#### [Document passage]

........

The BSO under music director James Levine also returns to Carnegie Hall for its usual three performances over the course of the season, details of which were announced today in New York.

Because the Carnegie programs will be performed first in Symphony Hall, the details also provide an early peek at the BSO's local season, well ahead of its formal announcement later this year.

In addition to music by Debussy and Berlioz, Carnegie's opening night gala program (Oct. 1) will feature Williams's "On Willows and Birches," a new work for harp and orchestra written as a tribute to the BSO's principal harpist, Ann Hobson Pilot. Pianist Evgeny Kissin will also perform Chopin's Piano Concerto No. 2. The same program will open the orchestra's Symphony Hall season as well, on Sept. 23.

The BSO returns to Carnegie Hall the following month (Nov. 2) with an all-Beethoven program, devoted to the Sixth and Seventh Symphonies.

The next Carnegie concert (Feb. 1, 2010) will feature Elliott Carter's "Dialogues" for piano and orchestra, with the soloist Pierre-Laurent Aimard. Also on the program will be Berlioz's "Harold in Italy" (with BSO principal violist Steven Ansell) and two works by Ravel, the Piano Concerto for the Left Hand and the Second Suite from "Daphnis et Chloe."

The orchestra's final program (April 5, 2010) will be devoted to Mendelssohn's oratorio "Elijah," with vocal soloists Christine Brewer, Stephanie Blythe, and Michael Volle as well as the Tanglewood Festival Chorus.

Highlights of Carnegie Hall's 119th season include "Ancient Paths, Modern Voices," an expansive citywide festival exploring a broad mix of Chinese culture, from traditional folk arts to contemporary music (Oct. 21 to Nov. 10).

The Dutch composer Louis Andriessen will hold the Debs Composer's Chair, and the Kronos Quartet will curate a six-event Perspectives series. That series includes the premiere (Nov. 3) of "Yin Yu Tang: A Chinese Home," a new multimedia project staged and directed by Chen Shi-Zheng and inspired by the 200-year-old home that was transported from the Anhui province of China and rebuilt at the Peabody Essex Museum, opening to the public in 2003.

A new work by Boston-based composer Osvaldo Golijov will also receive its US premiere as part of the Carnegie season, in a performance (March 17, 2010) by pianist Emanuel Ax, soprano Dawn Upshaw, and hyper-accordionist Michael Ward-Bergeman.

........

#### [Study questions]
1) According to the concert season article, on what date will the opening night gala program also open the orchestra's Symphony Hall season?
2) List every date on which the BSO will perform at Carnegie Hall according to the concert season article.
3) Translate this sentence from the concert season article into Spanish: "The BSO returns to Carnegie Hall the following month (Nov. 2) with an all-Beethoven program, devoted to the Sixth and Seventh Symphonies."
The material after this has no connection to the concert season article.

#### [Data section]
........

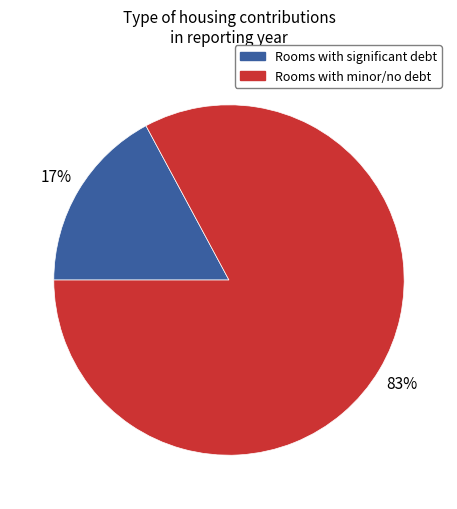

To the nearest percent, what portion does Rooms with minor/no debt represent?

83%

........

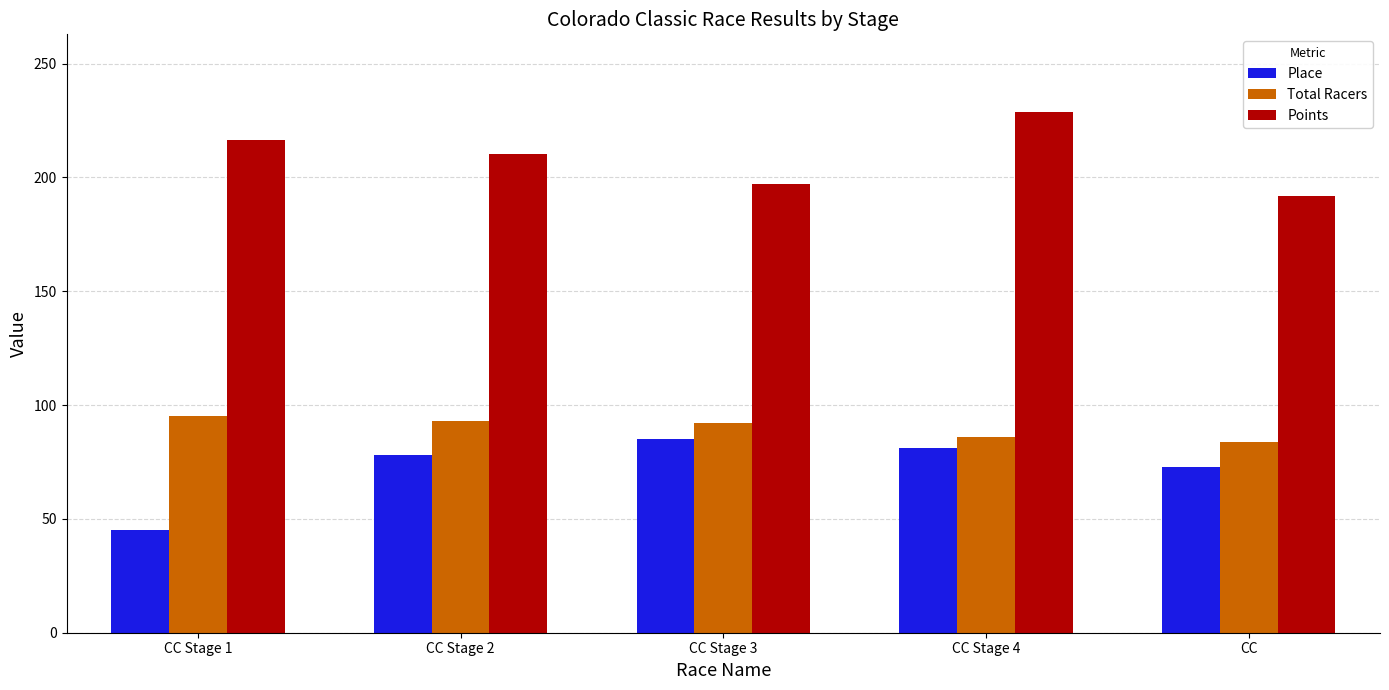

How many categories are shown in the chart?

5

........

#### [Answer list]
1) Sept. 23

2) Oct. 1; Nov. 2; Feb. 1, 2010; April 5, 2010

3) La BSO regresa al Carnegie Hall el mes siguiente (2 de noviembre) con un programa dedicado íntegramente a Beethoven, centrado en la Sexta y la Séptima Sinfonías.